**Instructions to follow**
Transcribe, exactly and without pictures, the lines below from the line with "- Give ActiveMemoriesArray" to the line with "scroll(121, 466, down, 3)", both ends included, and no others.

**Input material**
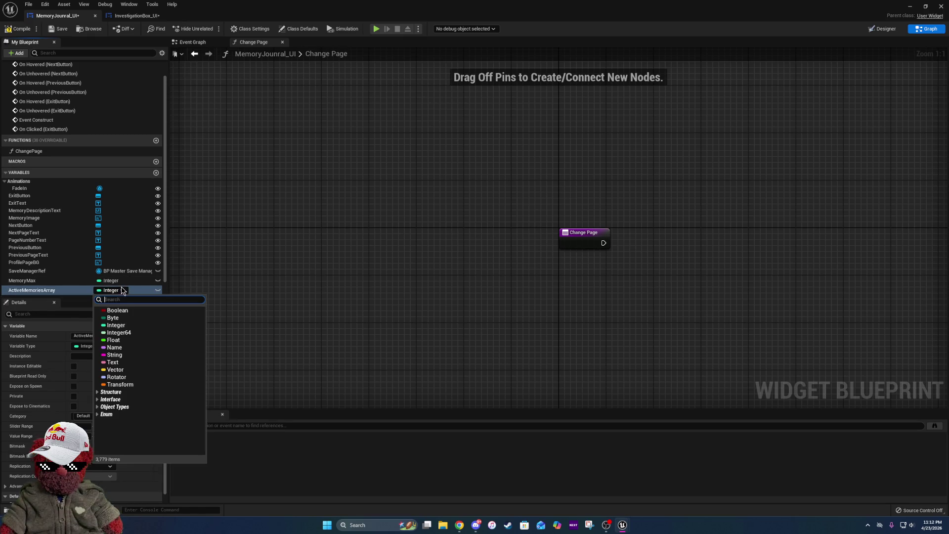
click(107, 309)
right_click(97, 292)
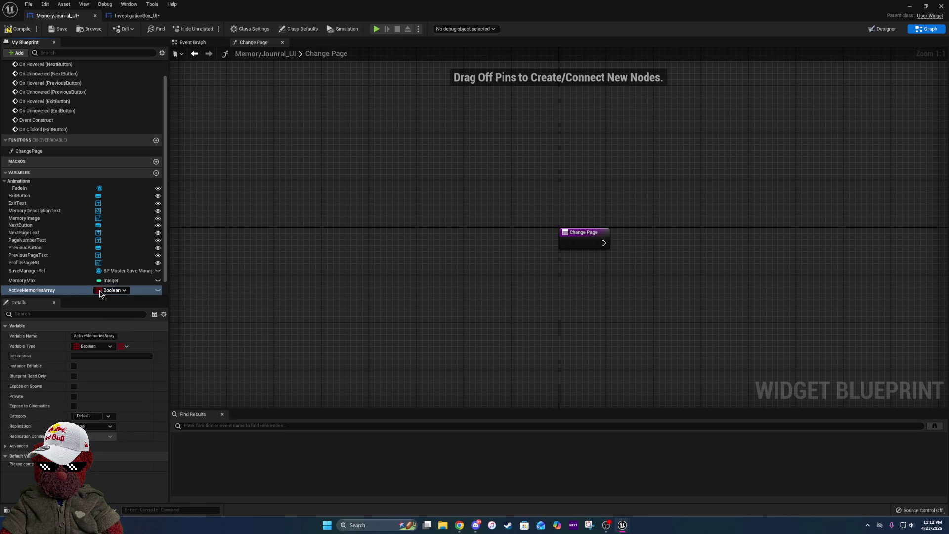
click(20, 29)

* * *

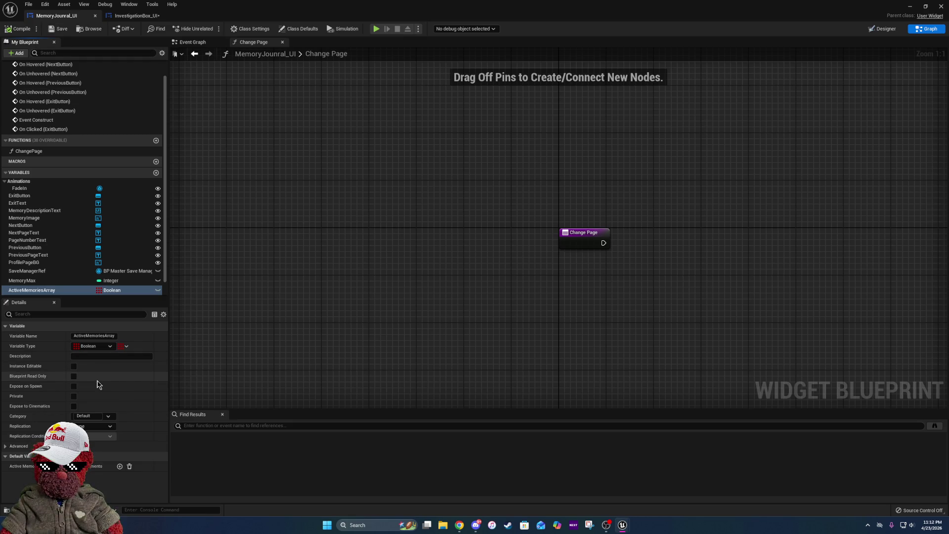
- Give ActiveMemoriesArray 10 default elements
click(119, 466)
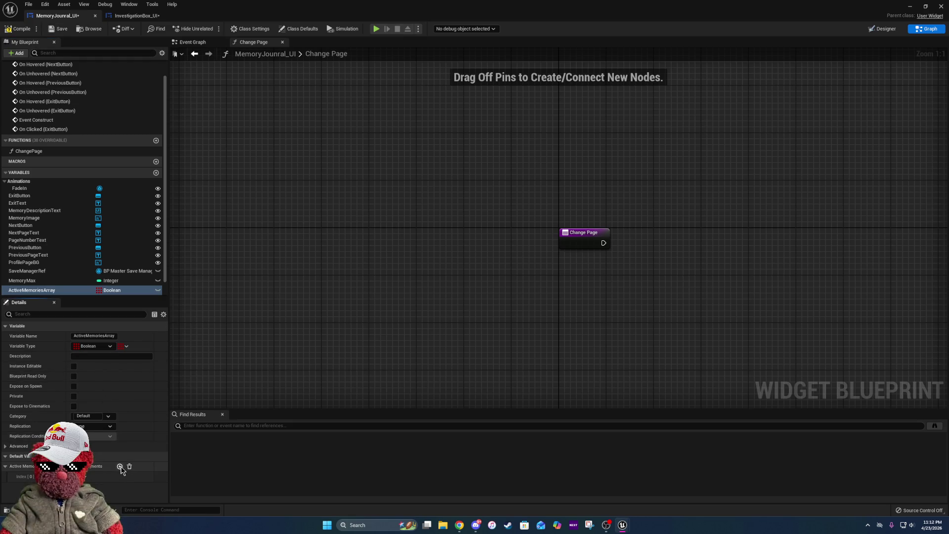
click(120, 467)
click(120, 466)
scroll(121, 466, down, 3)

**Task answer**
- Give ActiveMemoriesArray 10 default elements
click(119, 466)
click(120, 467)
click(120, 466)
scroll(121, 466, down, 3)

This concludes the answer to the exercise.